Ainsi, la qualité de sous-traitant ne peut être reconnue à la société Tissot TP et par là-même la faute de la société Enedis n’est pas établie.
En conséquence, le jugement sera confirmé en totalité.
Sur les dépens et les autres frais de procédure
La société Tissot TP, qui succombe, a été à juste titre condamnée aux dépens de première instance. Elle sera également condamnée aux dépens d’appel, conformément à l’article 696 du code de procédure civile. Les dépens pourront être recouvrés directement dans les conditions prévues par l’article 699 du même code.
Selon l’article 700 1° de ce code, le juge condamne la partie tenue aux dépens ou qui perd son procès à payer à l’autre partie la somme qu’il détermine au titre des frais exposés et non compris dans les dépens, le juge tient compte de l’équité ou de la situation économique de la partie condamnée.
Le premier juge a fait une application équitable de ces dispositions, les circonstances de l’espèce justifient de condamner la société Tissot TP à payer à la société Enedis une indemnité de 3 000 euros au titre des frais exclus des dépens exposés en cause d’appel, elle sera elle-même déboutée de sa demande à ce titre.
PAR CES MOTIFS
La Cour, statuant après débats en audience publique, par arrêt contradictoire,
CONFIRME le jugement déféré,
Y ajoutant,
CONDAMNE société Tissot TP aux dépens d’appel, qui pourront être recouvrés directement dans les conditions prévues par l’article 699 du code de procédure civile, ainsi qu’à payer à la société Enedis une indemnité de 3 000 euros par application de l’article 700 du code de procédure civile, et la déboute de sa demande à ce titre.

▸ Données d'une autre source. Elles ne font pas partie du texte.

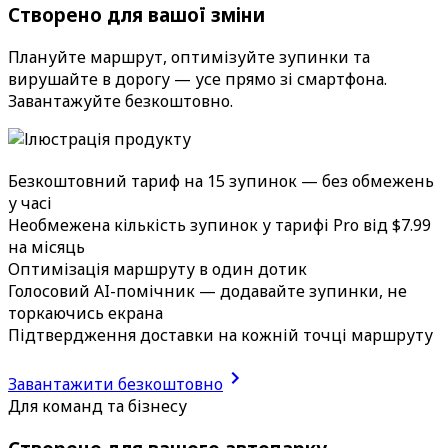
Створено для вашої зміни
Плануйте маршрут, оптимізуйте зупинки та
вирушайте в дорогу — усе прямо зі смартфона.
Завантажуйте безкоштовно.
Безкоштовний тариф на 15 зупинок — без обмежень
у часі
Необмежена кількість зупинок у тарифі Pro від $7.99
на місяць
Оптимізація маршруту в один дотик
Голосовий AI-помічник — додавайте зупинки, не
торкаючись екрана
Підтвердження доставки на кожній точці маршруту
Завантажити безкоштовно
Для команд та бізнесу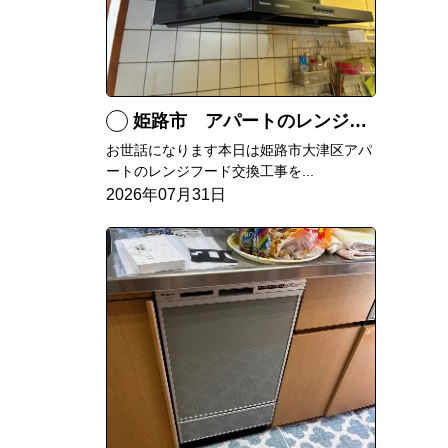
姫路市 アパートのレンジフード交換
お世話になります本日は姫路市大津区アパ
ートのレンジフード交換工事を...
2026年07月31日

Prononcé publiquement par mise à disposition de l’arrêt au greffe de la cour, les parties en ayant été préalablement avisées dans les conditions prévues au deuxième alinéa de l’article 450 du code de procédure civile.
Signé par Madame Séverine ROMI, Conseiller pour le président empêché et par Madame Jeannette BELROSE, Greffier, auquel la minute de la décision a été remise par le magistrat signataire.